◆ Written instruction 1 ◆
Swap "common name" for "vernacular name" throughout the records below, and write out the rest of their lines unchanged. Leave out the pictures.

◆ Provided text ◆
- - -
Nowadays, it's Bailey's turn to inspire and encourage young people. He was doing that on Saturday during a meet-and-greet with Olympians at Westminster mall.


Bailey, a former UC Irvine All-American, was one of four who helped promote water polo at the mall, along with teammate Tim Hutten, also out of UCI, former Corona del Mar High standout Tumua Anae and Elsie Windes of the U.S. women's team.

Bailey is now 36 and preparing to play in his fourth Olympics this summer in London. Water polo is his life.

The past few months have been rigorous and it will only intensify as the Games approach. In June, Bailey expects the men's team to have just one day off during its training.

Next week, it's off to Serbia. During June, teams from other nations will visit for some exhibition games.

The men's team won the silver medal in the Beijing Olympics. It was the first time the U.S. men's water polo team medaled in the Olympics since 1988.

Bailey started playing in the Olympics as the youngest player on the team. Now he's the oldest. He has accomplished nearly every goal he set out.

"My last goal to do is to win a gold medal," said Bailey, who is also an assistant coach at Corona del Mar High.

"I think we are going to be right there," Bailey said of the Americans' chance for gold. "On the men's side, there are seven or eight teams that have a chance at the gold medal. It's going to come down to the bounce of the ball, one stop, one goal. It's really a one- or two-goal difference from the top team. It's going to be fun. We have as good a chance as anybody. We beat all the top teams. We're going to be right there in the mix. It's going to be pretty awesome."

Bailey and Hutten are confident about the U.S. team. Training in California has helped. In the past, players gained training time individually or overseas while playing pro in other countries, Bailey said.

"This year we all stayed at home," Bailey said. "Part of the deal we made with the USOC and sponsors was they have to take care of us better than they have in the past. It's still not a lot but it's enough to live on."
- - -
◆ Written instruction 2 ◆
List every person named in the water polo article.

Stored entries:
- - -
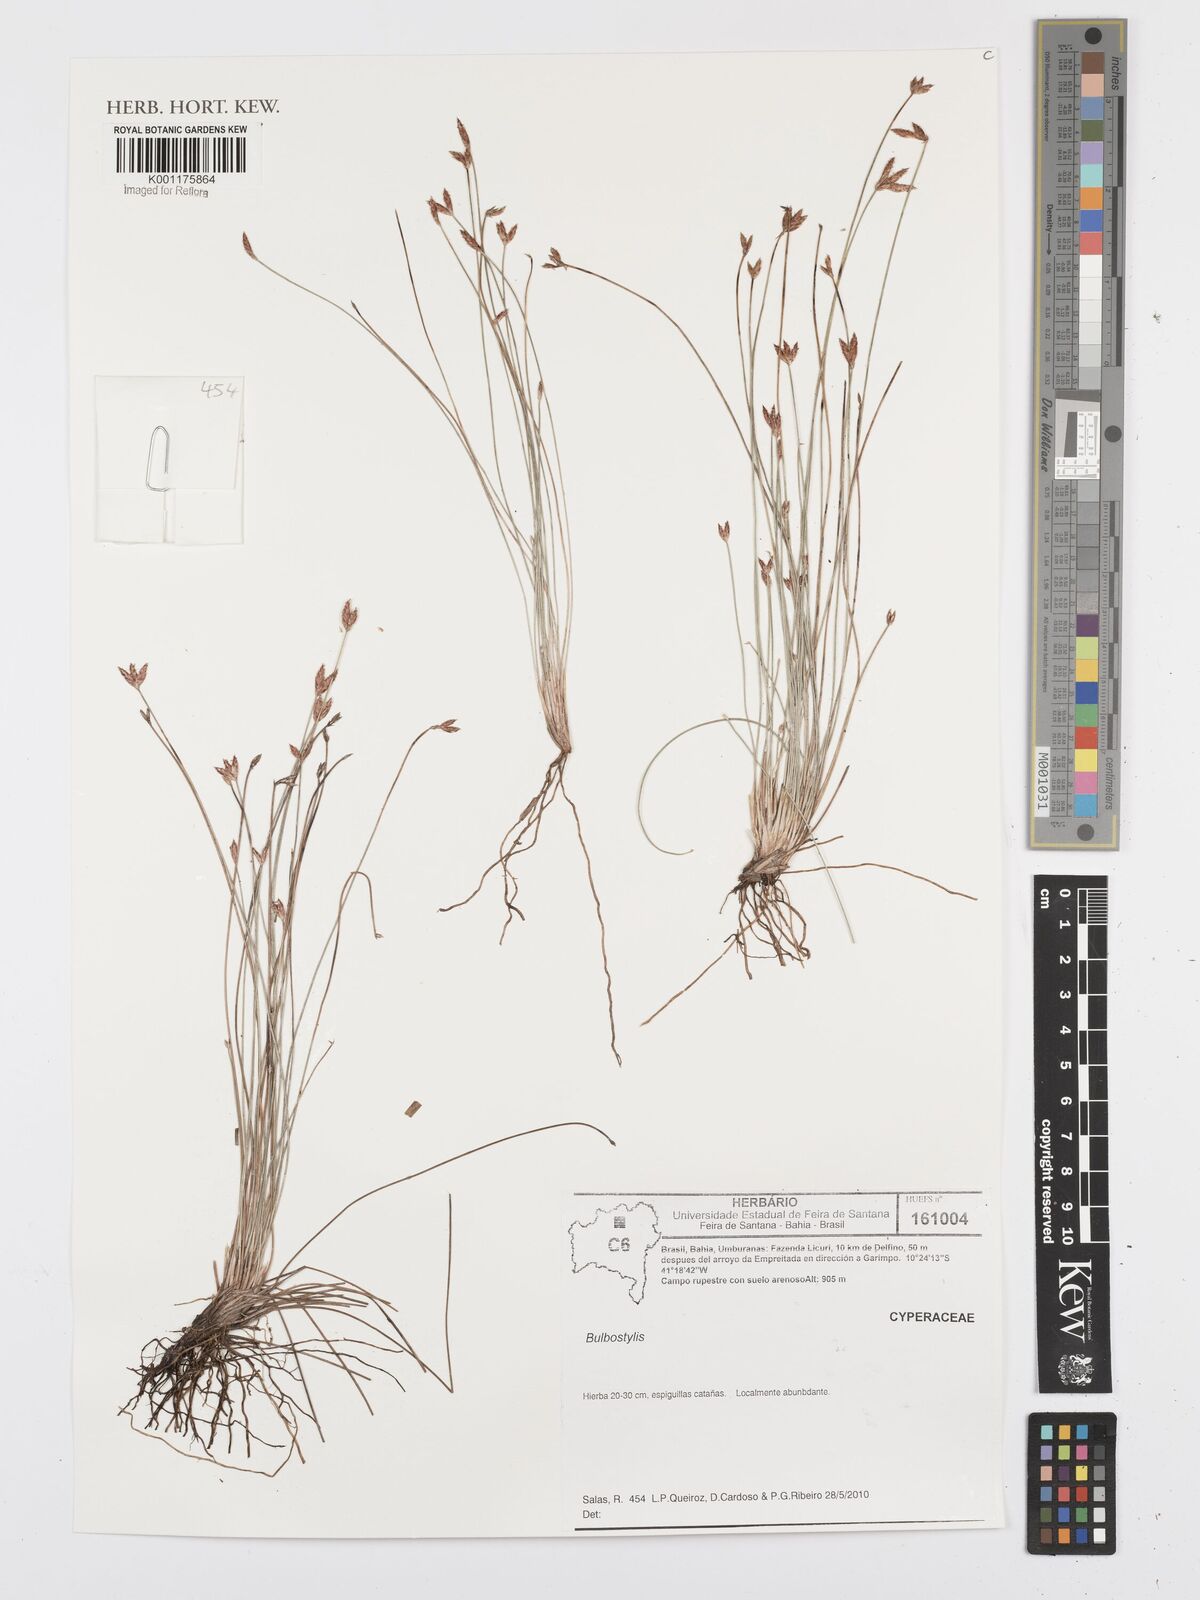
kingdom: Plantae
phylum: Tracheophyta
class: Liliopsida
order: Poales
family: Cyperaceae
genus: Bulbostylis
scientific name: Bulbostylis
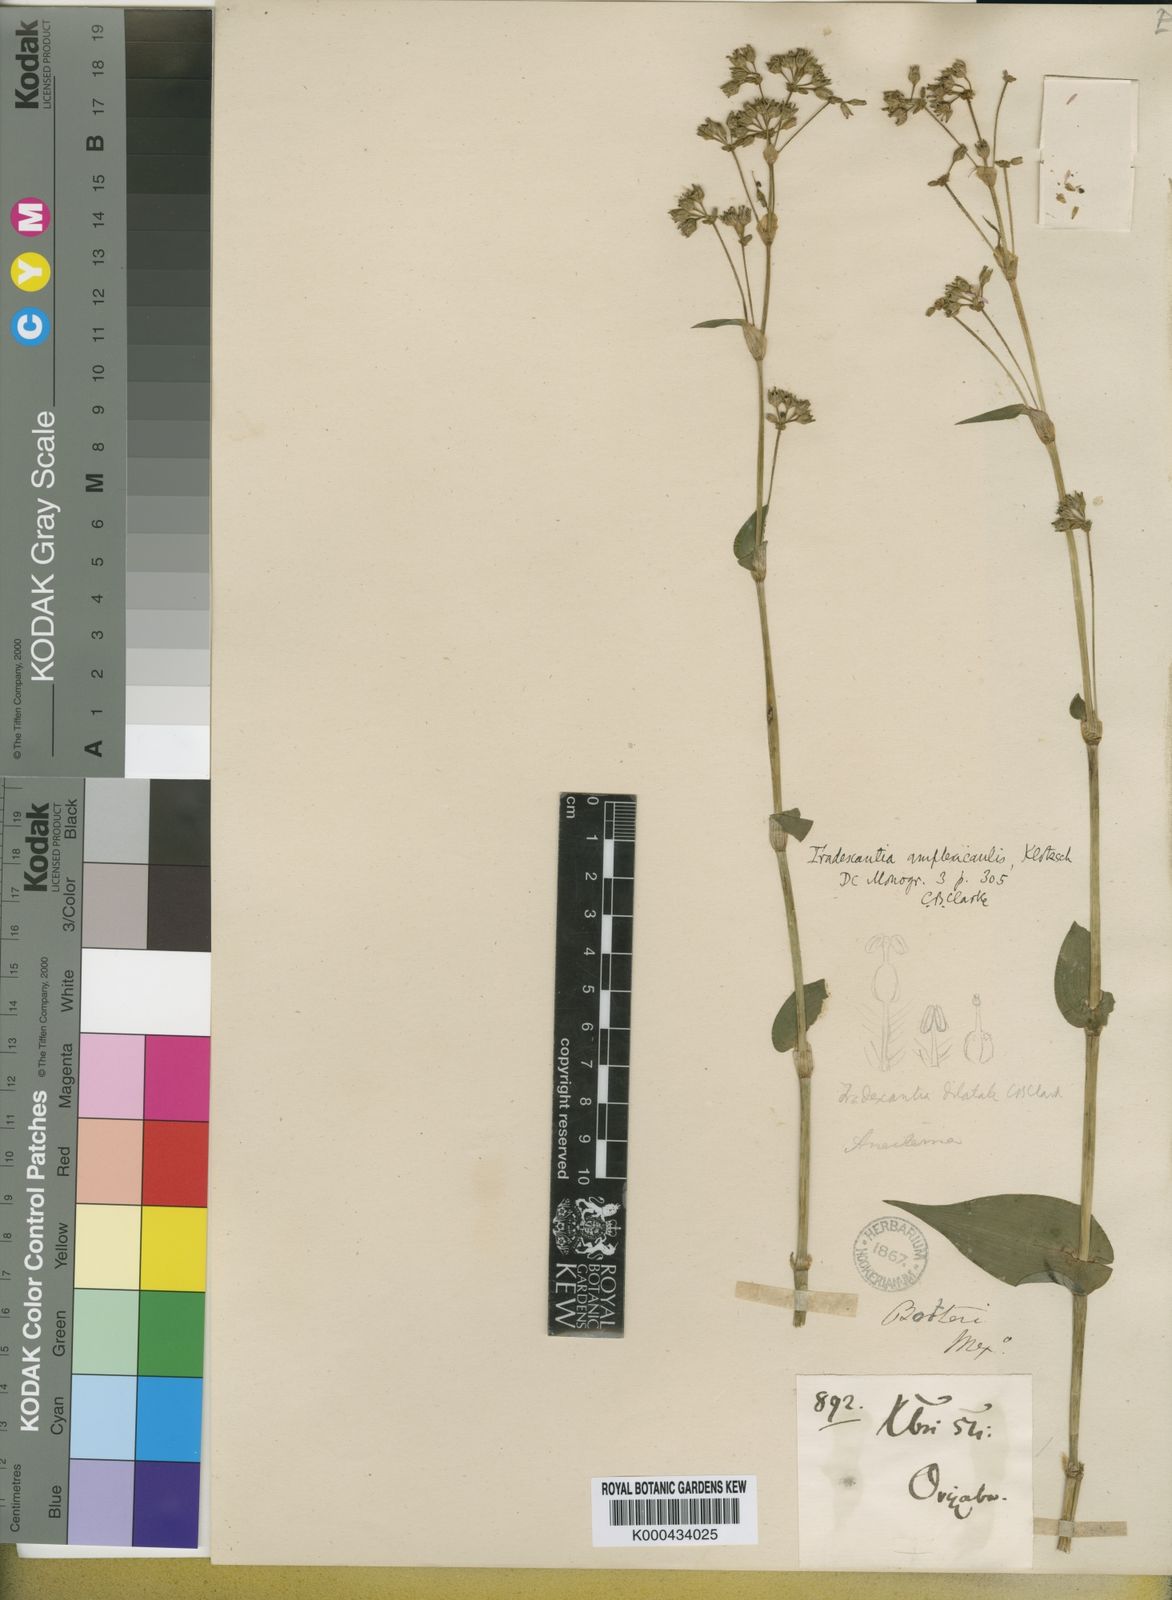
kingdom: Plantae
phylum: Tracheophyta
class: Liliopsida
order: Commelinales
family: Commelinaceae
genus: Callisia
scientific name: Callisia amplexicaulis
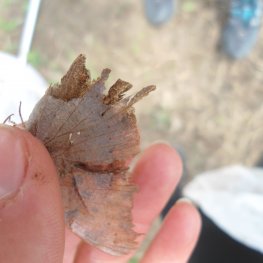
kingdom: Animalia
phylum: Arthropoda
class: Insecta
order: Lepidoptera
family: Nymphalidae
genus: Polygonia
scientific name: Polygonia interrogationis
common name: Question Mark
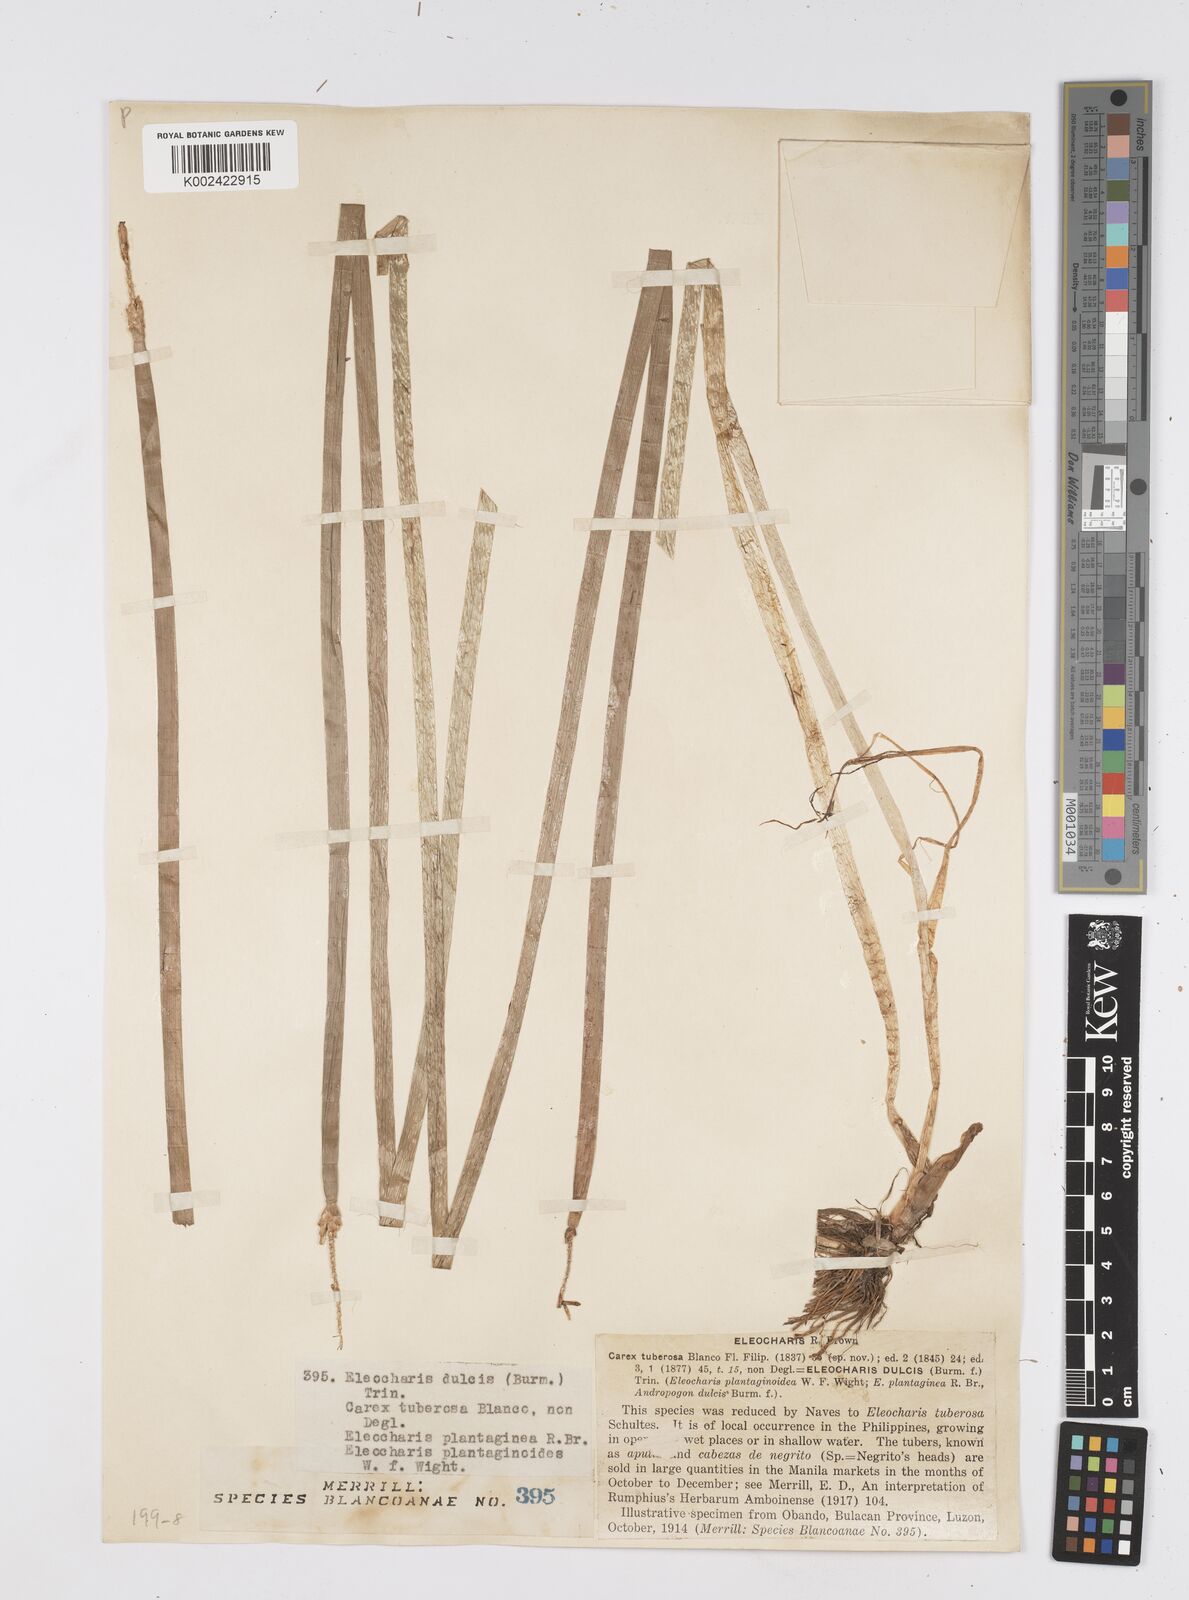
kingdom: Plantae
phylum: Tracheophyta
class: Liliopsida
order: Poales
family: Cyperaceae
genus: Eleocharis
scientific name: Eleocharis dulcis
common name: Chinese water chestnut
- - -
◆ Worked solution 1 ◆
kingdom: Plantae
phylum: Tracheophyta
class: Liliopsida
order: Poales
family: Cyperaceae
genus: Bulbostylis
scientific name: Bulbostylis
kingdom: Plantae
phylum: Tracheophyta
class: Liliopsida
order: Commelinales
family: Commelinaceae
genus: Callisia
scientific name: Callisia amplexicaulis
kingdom: Animalia
phylum: Arthropoda
class: Insecta
order: Lepidoptera
family: Nymphalidae
genus: Polygonia
scientific name: Polygonia interrogationis
vernacular name: Question Mark
kingdom: Plantae
phylum: Tracheophyta
class: Liliopsida
order: Poales
family: Cyperaceae
genus: Eleocharis
scientific name: Eleocharis dulcis
vernacular name: Chinese water chestnut

◆ Worked solution 2 ◆
Bailey, Tim Hutten, Tumua Anae, Elsie Windes